OPERATION Iraqi Freedom
The 278th ACR (278th RCT) deployed in support of Operation Iraqi Freedom III (2004-2005) from late Nov. 2004 until Nov. 2005 under the command of COL Dennis Adams. The 278th RCT took over from the 30th BCT North Carolina, commanded by BG Danny Hickman,and were part of Task Force Liberty commanded by the 42nd Infantry Division, the only activated National Guard Headquarters in recent history. The TROA Transfer of Authority ceremony took place on Christmas Eve 2004 at FOB Caldwell where the regimental headquarters was established and designated Battle Position Caldwell. FOB Caldwell had the 1/278th and the 386th Engineer BN located on it along with the Regimenatal HQ. The mobilization site was Camp Shelby, MS, to where the regiment began moving en masse in June 2004. Initially the 278th RCT fell under Task Force Danger and the 1st Infantry Division so members could choose between their patch, the 42nd Infantry Division patch, and of course the regimental patch for a combat patch. The 101st Airborne Division (AASLT) replaced the 278th RCT upon redeployment to the United States. The Regiment lost ten soldiers killed in action and had additional soldiers seriously wounded during the deployment. It deployed with roughly 3800 members and its major attachments were the 2/127th Infantry, Wisconsin Guard and the 386th Engineers from the Texas Guard. The regiment operated along the Iranian border in the Diyala Province centered southeast of Baquba, Balad ruz being the nearest town. Each Squadron was assigned to a FOB (forward operating base and detachments sent to other locations, such as F Troop going to Baghdad and falling under the 3rd Infantry Division, and others performing convoy escort missions from Kuwait all the way to Mosul.

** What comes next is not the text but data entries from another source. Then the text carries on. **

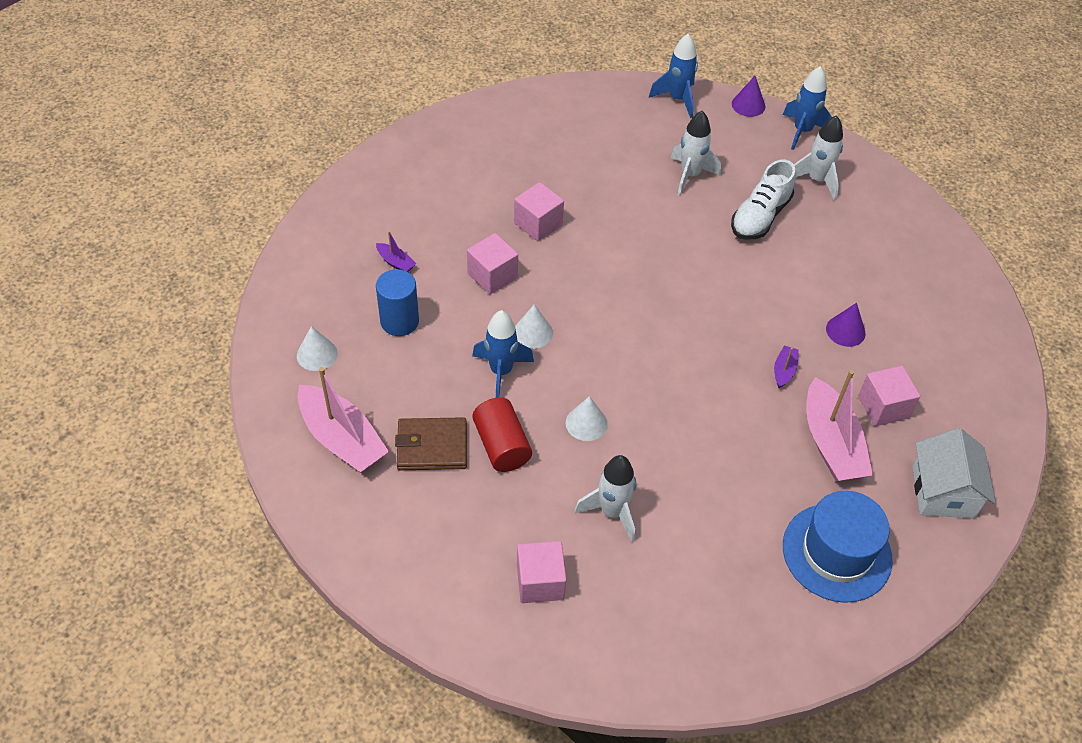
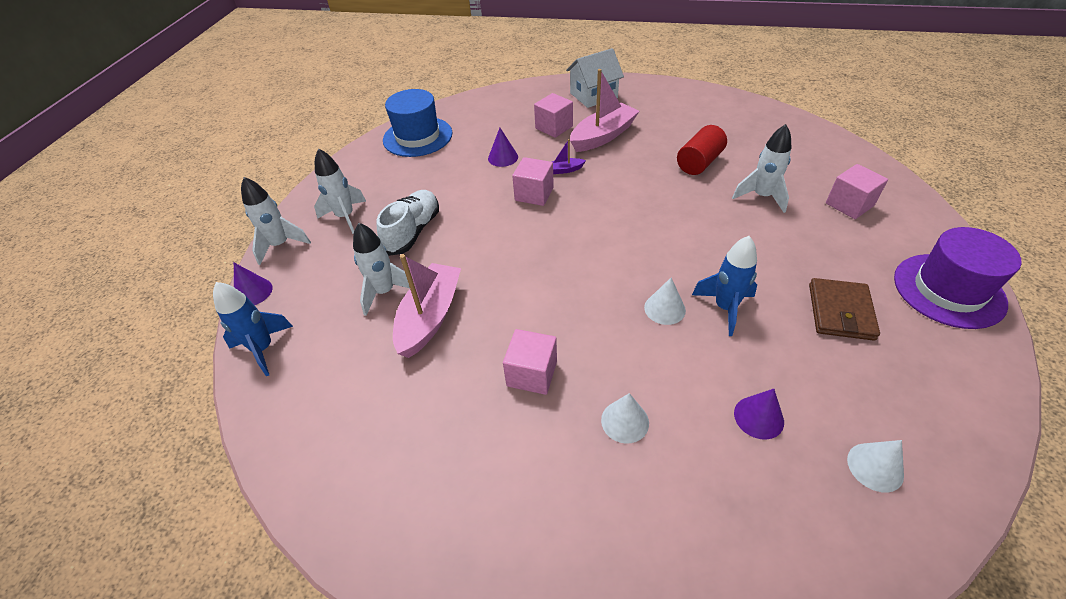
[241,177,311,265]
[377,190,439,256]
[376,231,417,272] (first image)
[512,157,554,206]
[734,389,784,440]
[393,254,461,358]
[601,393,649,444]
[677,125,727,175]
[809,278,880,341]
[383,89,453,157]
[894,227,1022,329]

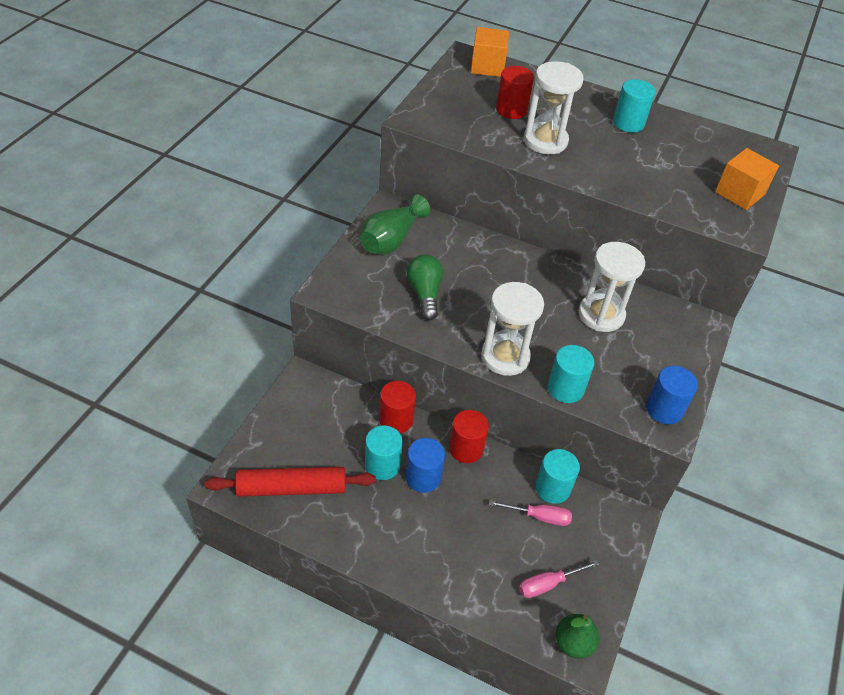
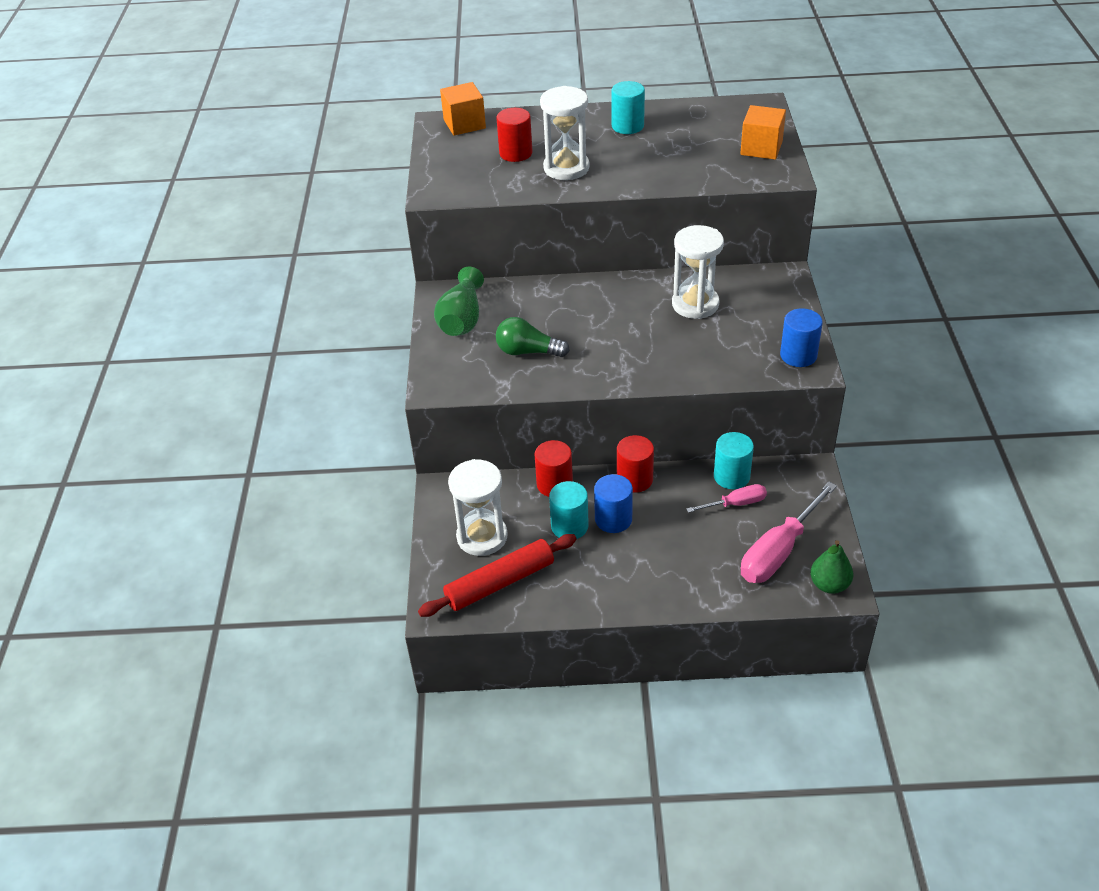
[496,317,570,357]
[448,459,508,556]
[548,345,594,403] (first image)
[741,482,837,583]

FOB Assignments: FOB Caldwell: RHHT, SPT/278th ACR, 1/278th ACR and attachments. FOB Cobra (Jalula, Iraq): 3/278th ACR and attachments. FOB Bernstein (Tuz, Iraq): 2/278th ACR and attachments.
The 2005 Elections were a prime mission in early 2005 and again in OCT 2005. The overall accomplishments of the regiment were staggering when taken cumulatively by the end of the deployment. Its members also accumulated a number of individual awards for valor to include Silver Star recipient 1LT Tiedeman.

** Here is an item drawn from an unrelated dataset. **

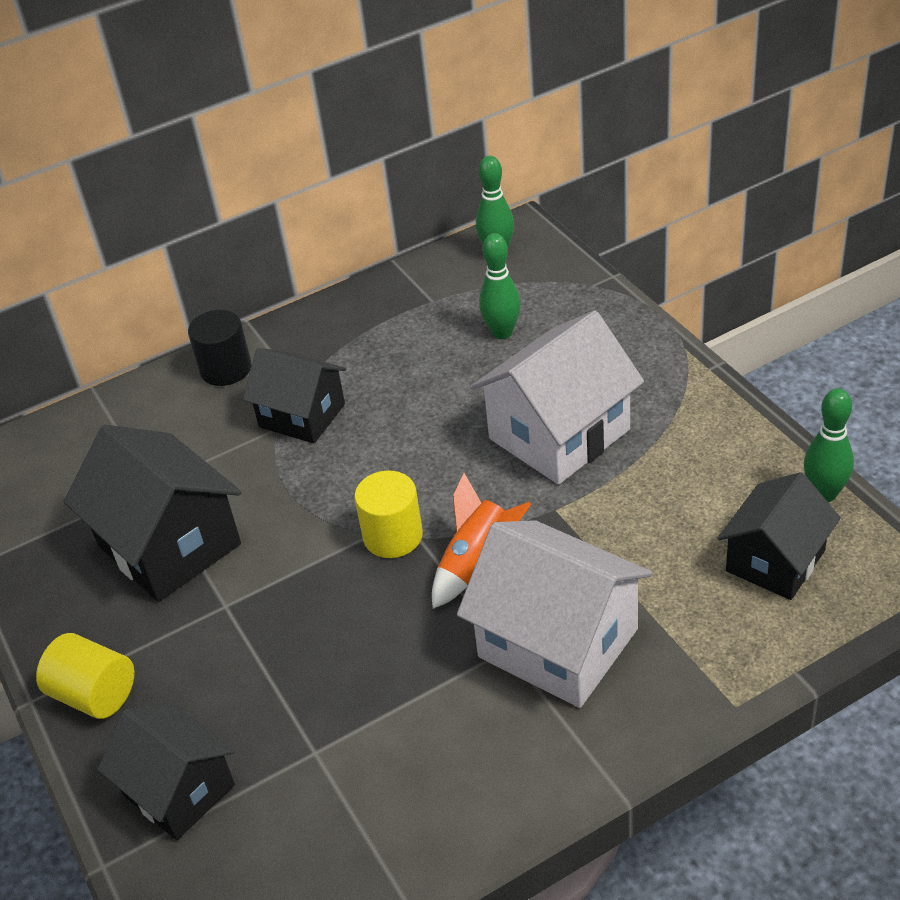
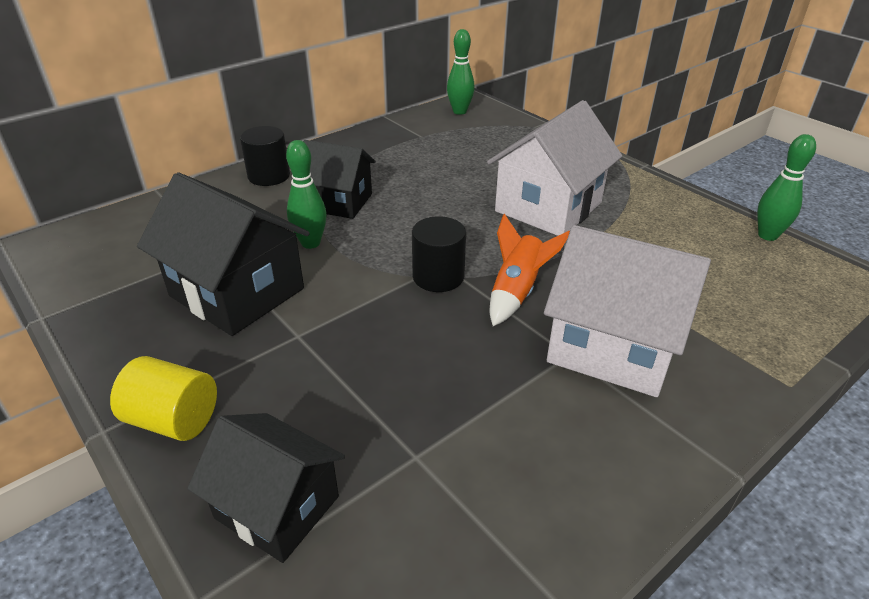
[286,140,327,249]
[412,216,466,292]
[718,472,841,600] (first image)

An Armored Cavalry Regiment usually has organic air assets (Apache and Kiowa helicopters) but the 278th RCT was without these in Iraq and reorganized at the Troop level leaving two troops out of three without the usual armor (Bradley FV and M1A1 Abrams tanks). Its Scouts and Tankers patrolled in the M1114 unarmored hummer. One Troop per FOB had tanks and BFVs and there were 155 mm Paladins for artillery support. An armored cavalry unit usually provides the screen for an army corps or is the spearhead of a main effort as it is the only unit other than a division that can sustain itself in the field for a limited time. An ACR commander has every combat asset under his command, it is organic, he owns it. This firepower was not needed for the Iraqi mission which is why the regiment was tailored to meet Task Force Danger and Liberty needs, security, AIF (Anti Iraqi Forces) interdiction, and supporting the civil affairs mission (elections/infrastructure improvement etc.).